Politisches Theater oder Theater politisch machen? Brecht im deutschsprachigen Theater der Gegenwart

Das deutschsprachige Theater der Gegenwart zeichnet sich durch eine große Bandbreite an ästhetischen und dramaturgischen Formen aus. Eine überwiegende Mehrzahl von ihnen kann man als Regietheater bezeichnen, die sich mehr oder weniger auf die Ästhetik, Theorie und Theaterarbeit von Brecht zurückführen lassen. Jahrelang wurde der Einfluss Brechts kaum mehr bewusst wahrgenommen, dies ändert sich seit der Jahrtausendwende, seit 9/11, Finanzkrise und drohendem Klimawandel. Neben einem aktuellen Überblick über avancierte Formen des deutschsprachigen Gegenwartstheaters soll aufgezeigt werden, dass sich heute eher gegensätzliche Ästhetiken wie der dramatisch-soziale Realismus auf der einen und postdramatisches Theater auf der anderen Seite gleichermaßen als Erb*innen Brechts verstehen. Politisches Theater machen oder Theater politisch machen, der Bezug auf Brechts Schaustücke oder auf Brechts Lehrstücke setzt differente Schwerpunkte, die sich auch auf den Schauspielstil des Gegenwartstheaters allgemein auswirken. Die dialektische Differenz zwischen Rolle und Schauspieler*in stellt im deutschsprachigen avancierten Theater eher den Normalfall dar, auch wenn es sich jeweils anders ästhetisch ausprägt. Jüngere Theatermacher*innen entdecken zudem vermehrt den revolutionären Brecht, etwa im Engagement des Theaters gegen die zunehmende Ungerechtigkeit und den Klimawandel.

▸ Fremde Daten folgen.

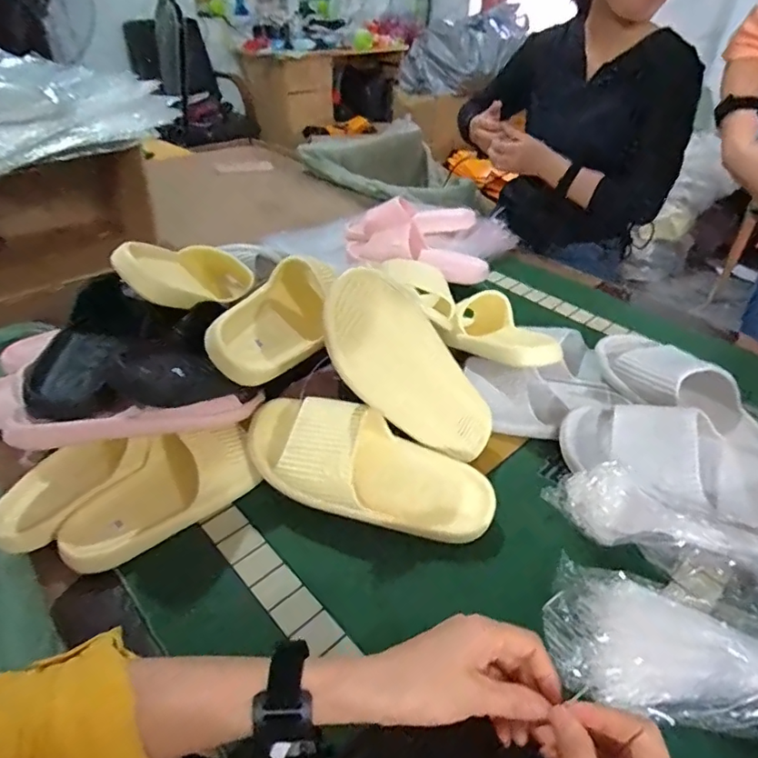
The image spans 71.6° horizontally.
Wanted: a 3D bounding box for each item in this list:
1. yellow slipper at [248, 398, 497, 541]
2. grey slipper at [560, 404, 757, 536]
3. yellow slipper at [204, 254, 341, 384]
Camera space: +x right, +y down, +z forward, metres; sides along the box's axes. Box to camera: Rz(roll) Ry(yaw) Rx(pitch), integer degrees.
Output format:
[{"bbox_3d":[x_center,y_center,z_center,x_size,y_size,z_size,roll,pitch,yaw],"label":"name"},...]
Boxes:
[{"bbox_3d":[-0.012,0.093,0.547,0.267,0.075,0.106,17,63,8],"label":"yellow slipper"},{"bbox_3d":[0.340,0.090,0.552,0.283,0.069,0.114,16,40,19],"label":"grey slipper"},{"bbox_3d":[-0.107,-0.073,0.622,0.101,0.061,0.238,46,42,-12],"label":"yellow slipper"}]

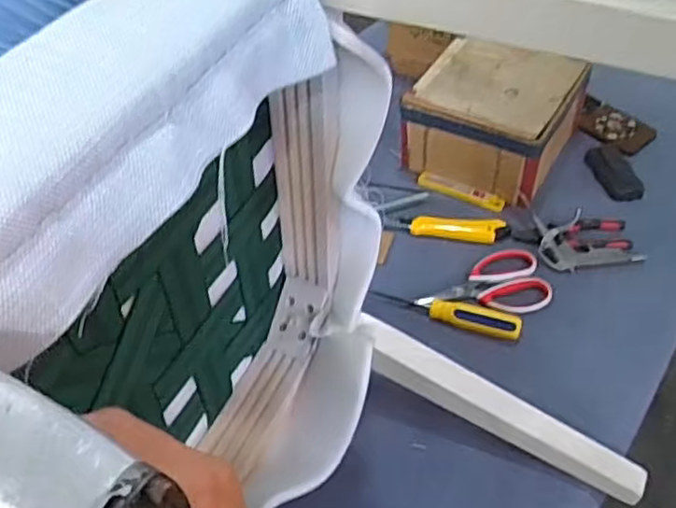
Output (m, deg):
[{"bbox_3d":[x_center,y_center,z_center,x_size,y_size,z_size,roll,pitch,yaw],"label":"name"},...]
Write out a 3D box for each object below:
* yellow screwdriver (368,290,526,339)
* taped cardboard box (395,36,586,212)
[{"bbox_3d":[0.137,0.069,0.867,0.189,0.024,0.035,17,50,18],"label":"yellow screwdriver"},{"bbox_3d":[0.237,-0.211,1.045,0.213,0.122,0.214,21,52,22],"label":"taped cardboard box"}]

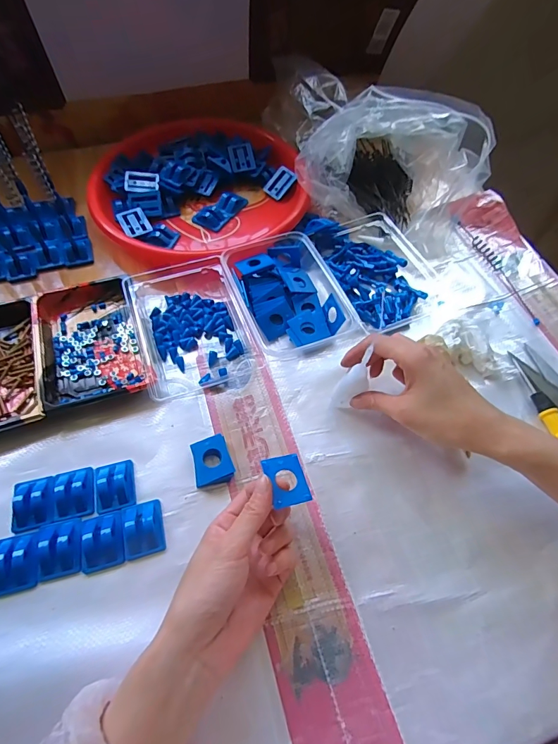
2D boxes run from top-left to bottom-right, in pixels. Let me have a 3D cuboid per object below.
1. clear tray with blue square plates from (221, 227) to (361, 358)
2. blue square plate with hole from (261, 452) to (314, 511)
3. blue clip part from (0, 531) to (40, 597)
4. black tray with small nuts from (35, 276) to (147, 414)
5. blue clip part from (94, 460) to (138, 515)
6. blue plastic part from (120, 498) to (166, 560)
[{"bbox_3d":[0.011,-0.093,0.462,0.114,0.035,0.159,-20,62,-13],"label":"clear tray with blue square plates"},{"bbox_3d":[0.006,0.086,0.314,0.031,0.004,0.042,-8,52,-20],"label":"blue square plate with hole"},{"bbox_3d":[-0.218,0.156,0.324,0.038,0.011,0.044,-13,61,-9],"label":"blue clip part"},{"bbox_3d":[-0.205,-0.035,0.429,0.098,0.022,0.155,-16,62,-10],"label":"black tray with small nuts"},{"bbox_3d":[-0.150,0.102,0.358,0.034,0.014,0.044,-12,61,-8],"label":"blue clip part"},{"bbox_3d":[-0.119,0.135,0.342,0.033,0.018,0.045,-14,61,-10],"label":"blue plastic part"}]

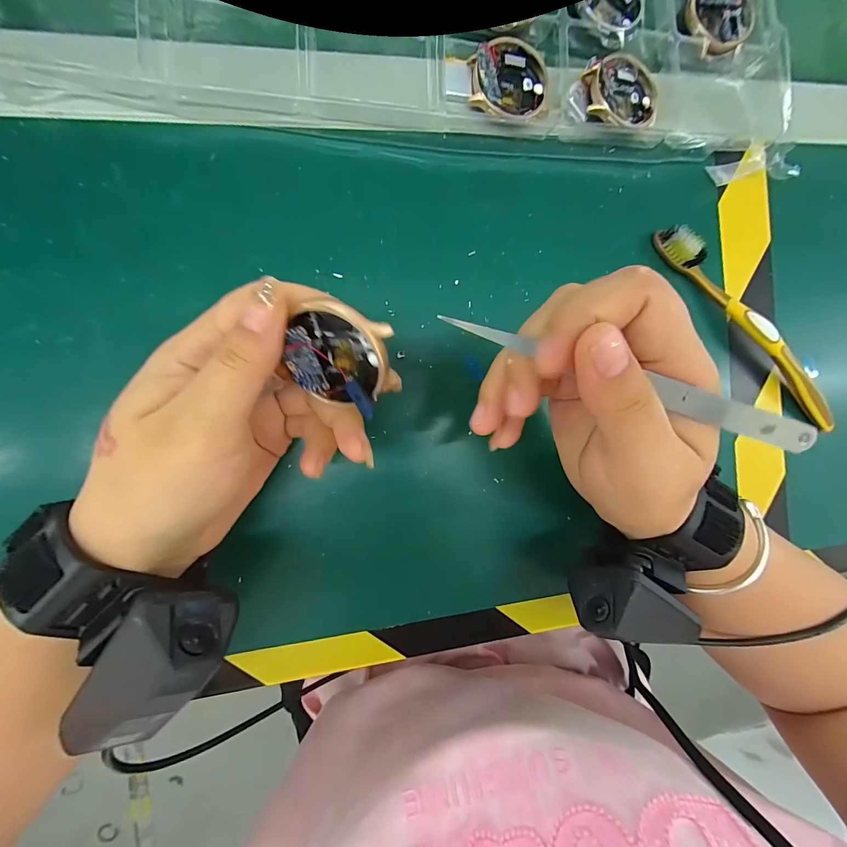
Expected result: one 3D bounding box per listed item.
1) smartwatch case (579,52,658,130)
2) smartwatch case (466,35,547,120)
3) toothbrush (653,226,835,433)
[{"bbox_3d":[0.119,-0.198,0.225,0.047,0.012,0.043,-14,94,-9],"label":"smartwatch case"},{"bbox_3d":[0.050,-0.197,0.213,0.045,0.012,0.043,-5,92,-9],"label":"smartwatch case"},{"bbox_3d":[0.214,-0.059,0.243,0.178,0.021,0.013,44,84,-8],"label":"toothbrush"}]

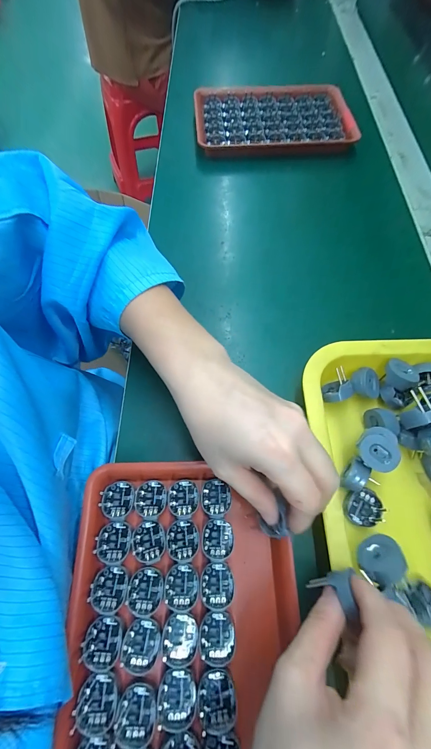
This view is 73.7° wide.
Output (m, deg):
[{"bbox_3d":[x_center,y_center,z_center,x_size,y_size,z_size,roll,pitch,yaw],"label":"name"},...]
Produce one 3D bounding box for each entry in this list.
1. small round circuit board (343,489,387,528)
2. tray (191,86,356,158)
[{"bbox_3d":[0.119,0.107,0.231,0.030,0.009,0.026,-6,66,-4],"label":"small round circuit board"},{"bbox_3d":[0.093,-0.402,0.450,0.242,0.025,0.161,0,65,-2],"label":"tray"}]

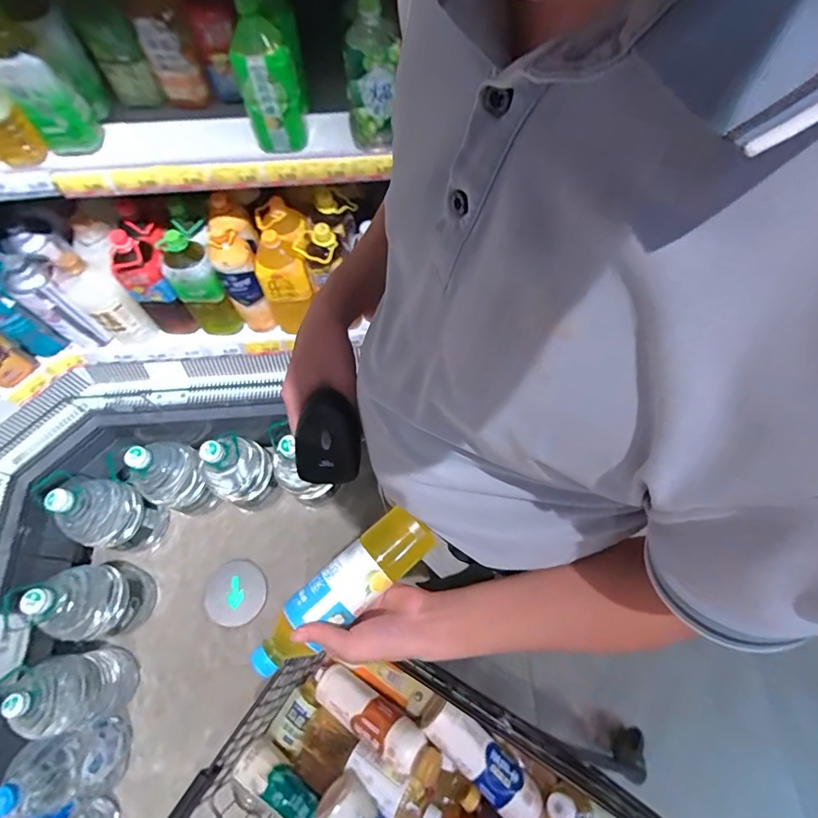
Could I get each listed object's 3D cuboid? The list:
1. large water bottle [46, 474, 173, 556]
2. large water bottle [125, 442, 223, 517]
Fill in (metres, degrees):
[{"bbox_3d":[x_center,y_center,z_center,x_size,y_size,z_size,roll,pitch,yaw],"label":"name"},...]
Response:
[{"bbox_3d":[-0.857,0.303,1.293,0.158,0.372,0.170,0,67,1],"label":"large water bottle"},{"bbox_3d":[-0.682,0.220,1.327,0.185,0.392,0.140,-31,70,-12],"label":"large water bottle"}]

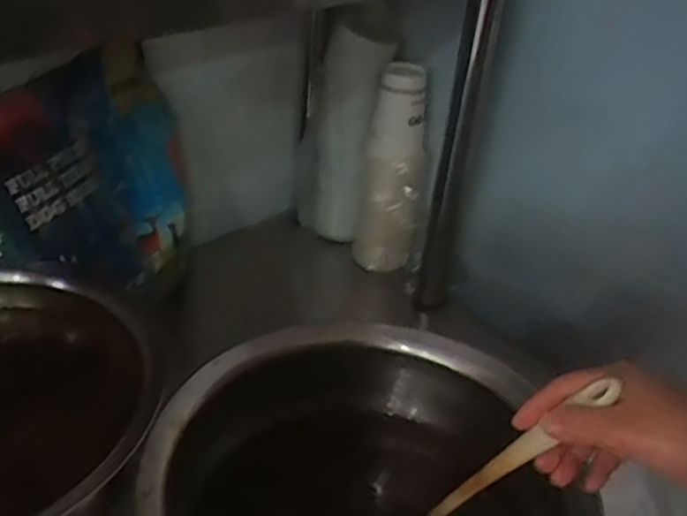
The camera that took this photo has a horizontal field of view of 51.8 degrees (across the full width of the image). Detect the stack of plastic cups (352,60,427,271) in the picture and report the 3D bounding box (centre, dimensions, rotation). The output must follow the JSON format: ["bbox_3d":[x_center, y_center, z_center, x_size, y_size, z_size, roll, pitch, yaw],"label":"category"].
[{"bbox_3d":[0.065,-0.101,0.894,0.082,0.260,0.071,7,34,1],"label":"stack of plastic cups"}]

Political Theater or Making Theater Political? Brecht’s Influence on Contemporary German-Language Theatre

A diverse range of aesthetic and dramatic forms characterizes contemporary German-language theater. The vast majority of them are directors’ theaters, which can be traced back to Brecht’s aesthetics, theory, and theatrical work. For many years, Brecht’s influence went unnoticed, but that has changed since the millennium’s turn, with 9/11, the financial crisis, and the threat of climate change. In addition to providing a current overview of advanced forms of contemporary German-language theater, this study shows that today, seemingly opposing aesthetics, such as dramatic-social realism on the one hand and post-dramatic theater on the other hand, see themselves as heirs to Brecht. Making political theater or making theater political, the reference to Brecht’s “Schaustücke” or Brecht’s “Lehrstücke” establishes different priorities, which influence the acting style of contemporary theater in general. Even if it is aesthetically different in each case, the dialectic difference between role and actor is more common in German-speaking state-of-the-art theater. Younger theater-makers are also increasingly discovering the revolutionary Brecht, as evidenced by the theater’s commitment to combating increasing injustice and climate change.